Immer noch spukten die Gräuel der NS-Zeit in den Köpfen der Eltern, sie sehnten sich nach einer sicheren, geschützten Umgebung für ihre Kinder. Nach jahrelangen zähen Verhandlungen kaufte die Lebenshilfe schließlich die Blumauer Villa in Söding. 1973 wurde dort das erste Lebenshilfe-Wohnhaus, das „August Pachleitner Wohnheim“, eröffnet. Bereits zwei Jahre später war es zu klein und ein zweites Haus wurde auf dem Areal eröffnet, 1984 ein drittes. Zu Spitzenzeiten lebten und arbeiteten 100 Menschen hier.

Die 80er Jahre:
Der Weg zur Integration

In der ganzen Steiermark entstanden ähnliche Eltern-Initiativen, die sich der Lebenshilfe anschlossen. 1981 war es Zeit für eine neue Struktur der rasch gewachsenen Organisation: Aus einer steirischen Lebenshilfe wurde der Landesverband mit verschiedenen regionalen Sektionen. Die Lebenshilfe Graz und Umgebung (GUV) war eine davon. Nun entstand mit der Wolkensteingasse auch in Graz ein Wohnangebot, 1991 ein großes Wohn- und Arbeitsprojekt in der Casalgasse.
Die Kinder der Gründer:innen waren inzwischen erwachsen geworden und eine neue Generation junger Eltern wollte weg von den Sondereinrichtungen.

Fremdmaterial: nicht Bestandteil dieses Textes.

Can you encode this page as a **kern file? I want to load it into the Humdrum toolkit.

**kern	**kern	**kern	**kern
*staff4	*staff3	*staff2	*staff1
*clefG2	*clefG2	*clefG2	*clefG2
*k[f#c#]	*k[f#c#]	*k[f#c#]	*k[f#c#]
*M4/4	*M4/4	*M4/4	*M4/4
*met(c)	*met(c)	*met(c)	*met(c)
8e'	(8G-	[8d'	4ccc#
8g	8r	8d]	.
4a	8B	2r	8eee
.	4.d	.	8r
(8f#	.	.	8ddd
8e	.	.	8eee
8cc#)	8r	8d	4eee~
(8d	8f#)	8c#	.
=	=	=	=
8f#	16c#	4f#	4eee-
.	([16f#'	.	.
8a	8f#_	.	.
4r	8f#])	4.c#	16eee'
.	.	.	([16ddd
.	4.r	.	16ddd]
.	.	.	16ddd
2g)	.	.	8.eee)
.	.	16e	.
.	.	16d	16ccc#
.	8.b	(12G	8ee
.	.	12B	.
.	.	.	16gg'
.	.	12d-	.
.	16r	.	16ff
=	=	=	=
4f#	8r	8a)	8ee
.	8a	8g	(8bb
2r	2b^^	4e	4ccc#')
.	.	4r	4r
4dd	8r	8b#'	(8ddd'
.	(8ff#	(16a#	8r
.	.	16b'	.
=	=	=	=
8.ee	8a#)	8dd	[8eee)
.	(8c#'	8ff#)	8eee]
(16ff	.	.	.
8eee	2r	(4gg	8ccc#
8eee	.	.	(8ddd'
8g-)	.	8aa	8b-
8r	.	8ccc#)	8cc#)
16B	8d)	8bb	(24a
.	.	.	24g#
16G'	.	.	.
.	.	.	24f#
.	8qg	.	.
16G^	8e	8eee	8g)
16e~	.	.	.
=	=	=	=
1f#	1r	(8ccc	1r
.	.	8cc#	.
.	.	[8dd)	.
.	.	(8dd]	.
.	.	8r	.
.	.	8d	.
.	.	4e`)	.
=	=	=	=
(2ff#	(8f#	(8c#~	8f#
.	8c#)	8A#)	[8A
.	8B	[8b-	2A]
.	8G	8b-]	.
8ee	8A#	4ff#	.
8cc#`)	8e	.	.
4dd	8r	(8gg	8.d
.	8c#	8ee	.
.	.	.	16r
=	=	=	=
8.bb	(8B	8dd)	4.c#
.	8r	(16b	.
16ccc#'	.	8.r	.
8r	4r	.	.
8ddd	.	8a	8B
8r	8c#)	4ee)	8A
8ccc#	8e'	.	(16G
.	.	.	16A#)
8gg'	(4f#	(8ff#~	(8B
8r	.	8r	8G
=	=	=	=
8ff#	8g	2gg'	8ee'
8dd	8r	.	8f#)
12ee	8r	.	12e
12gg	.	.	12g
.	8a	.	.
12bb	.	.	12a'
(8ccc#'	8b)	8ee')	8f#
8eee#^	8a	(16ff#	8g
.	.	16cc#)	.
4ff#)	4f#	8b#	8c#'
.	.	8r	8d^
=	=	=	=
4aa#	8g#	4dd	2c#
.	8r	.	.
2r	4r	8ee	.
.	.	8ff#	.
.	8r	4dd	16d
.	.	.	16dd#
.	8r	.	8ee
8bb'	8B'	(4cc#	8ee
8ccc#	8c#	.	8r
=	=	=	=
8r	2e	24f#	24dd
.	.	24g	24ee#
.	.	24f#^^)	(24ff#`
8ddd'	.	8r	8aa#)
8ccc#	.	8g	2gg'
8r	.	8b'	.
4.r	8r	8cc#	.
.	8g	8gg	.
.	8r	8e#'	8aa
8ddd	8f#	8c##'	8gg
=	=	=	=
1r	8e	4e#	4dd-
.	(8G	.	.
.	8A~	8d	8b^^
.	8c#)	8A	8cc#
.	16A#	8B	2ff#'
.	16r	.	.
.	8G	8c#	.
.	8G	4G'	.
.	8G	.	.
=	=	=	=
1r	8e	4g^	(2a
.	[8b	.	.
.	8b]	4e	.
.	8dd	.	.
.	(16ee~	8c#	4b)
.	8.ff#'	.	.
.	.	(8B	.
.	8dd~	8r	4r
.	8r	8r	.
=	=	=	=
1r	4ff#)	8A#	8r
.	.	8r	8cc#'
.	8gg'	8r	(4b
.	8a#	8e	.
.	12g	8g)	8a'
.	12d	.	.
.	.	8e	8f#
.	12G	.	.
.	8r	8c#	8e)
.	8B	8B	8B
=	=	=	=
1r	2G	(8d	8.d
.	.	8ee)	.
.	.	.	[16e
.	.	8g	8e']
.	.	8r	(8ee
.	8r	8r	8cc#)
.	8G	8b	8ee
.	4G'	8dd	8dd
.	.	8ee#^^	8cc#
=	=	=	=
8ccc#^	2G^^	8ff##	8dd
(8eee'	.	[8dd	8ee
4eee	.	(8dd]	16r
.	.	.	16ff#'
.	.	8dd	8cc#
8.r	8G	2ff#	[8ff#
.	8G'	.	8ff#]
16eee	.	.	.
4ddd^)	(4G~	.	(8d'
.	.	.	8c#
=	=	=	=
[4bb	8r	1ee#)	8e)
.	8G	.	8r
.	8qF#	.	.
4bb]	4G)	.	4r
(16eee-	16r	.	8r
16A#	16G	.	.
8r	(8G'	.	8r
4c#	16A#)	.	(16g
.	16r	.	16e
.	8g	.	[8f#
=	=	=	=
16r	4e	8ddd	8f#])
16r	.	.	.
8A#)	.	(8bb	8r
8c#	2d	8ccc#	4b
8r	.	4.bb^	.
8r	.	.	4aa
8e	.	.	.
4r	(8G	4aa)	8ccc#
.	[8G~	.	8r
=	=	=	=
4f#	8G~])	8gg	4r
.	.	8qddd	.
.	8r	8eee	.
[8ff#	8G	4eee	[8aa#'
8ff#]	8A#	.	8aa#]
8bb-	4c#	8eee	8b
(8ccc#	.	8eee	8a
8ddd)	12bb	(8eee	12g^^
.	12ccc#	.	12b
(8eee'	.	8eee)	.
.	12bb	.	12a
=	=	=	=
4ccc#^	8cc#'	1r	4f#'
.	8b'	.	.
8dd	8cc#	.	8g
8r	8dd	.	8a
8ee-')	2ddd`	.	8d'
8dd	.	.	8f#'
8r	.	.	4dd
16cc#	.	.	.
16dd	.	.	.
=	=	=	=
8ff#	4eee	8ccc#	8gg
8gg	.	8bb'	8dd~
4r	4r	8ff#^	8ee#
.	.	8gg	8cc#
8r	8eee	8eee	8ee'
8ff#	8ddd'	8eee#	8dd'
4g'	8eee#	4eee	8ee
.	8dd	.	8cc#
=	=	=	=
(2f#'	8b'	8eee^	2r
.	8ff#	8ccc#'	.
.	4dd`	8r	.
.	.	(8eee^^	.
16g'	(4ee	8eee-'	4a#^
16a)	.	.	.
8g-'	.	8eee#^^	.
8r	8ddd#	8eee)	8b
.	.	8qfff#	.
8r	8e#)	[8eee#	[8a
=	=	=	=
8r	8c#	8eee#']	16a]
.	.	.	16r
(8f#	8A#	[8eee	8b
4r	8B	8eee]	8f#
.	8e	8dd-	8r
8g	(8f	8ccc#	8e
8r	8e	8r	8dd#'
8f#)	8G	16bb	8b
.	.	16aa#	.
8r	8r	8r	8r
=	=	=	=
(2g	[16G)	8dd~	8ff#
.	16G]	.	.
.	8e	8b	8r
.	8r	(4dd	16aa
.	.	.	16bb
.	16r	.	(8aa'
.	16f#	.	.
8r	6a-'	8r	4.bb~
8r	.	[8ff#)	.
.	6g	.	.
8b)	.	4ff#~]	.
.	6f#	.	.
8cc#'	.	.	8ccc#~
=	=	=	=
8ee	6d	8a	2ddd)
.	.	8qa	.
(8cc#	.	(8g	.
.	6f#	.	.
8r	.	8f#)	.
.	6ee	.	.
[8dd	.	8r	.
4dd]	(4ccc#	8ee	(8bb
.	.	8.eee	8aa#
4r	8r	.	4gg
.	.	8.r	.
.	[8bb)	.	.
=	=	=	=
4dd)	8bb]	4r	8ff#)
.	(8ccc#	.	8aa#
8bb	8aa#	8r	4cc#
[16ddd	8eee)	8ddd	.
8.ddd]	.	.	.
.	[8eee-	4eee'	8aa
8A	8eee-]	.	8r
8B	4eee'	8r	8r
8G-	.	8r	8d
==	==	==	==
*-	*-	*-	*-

„Integration“ war international zum Leitbegriff geworden, Selbstbestimmung und ein „Leben wie andere auch“ das Ziel.
Mit der Eröffnung einer Frühförderstelle und der ersten Trainingswohnungen Ende der 80er-Jahre war die Lebenshilfe in Graz österreichweit Vorreiterin.

 

Und wieder war es ein Neugeborenes mit Trisomie 21, das seine Eltern zum Engagement bei der Lebenshilfe bewegte.

1980 kam Wolfgang Vennemann zur Welt, dessen Mutter Ursula – eine begeisterte Kämpferin für Integration und Inklusion – bis heute Präsidentin des Vereins Lebenshilfe GUV ist. Ihr Sohn Wolfgang gehört zur ersten Generation steirischer Kinder, die in Kindergarten und Schule integrative Angebote nutzen konnte.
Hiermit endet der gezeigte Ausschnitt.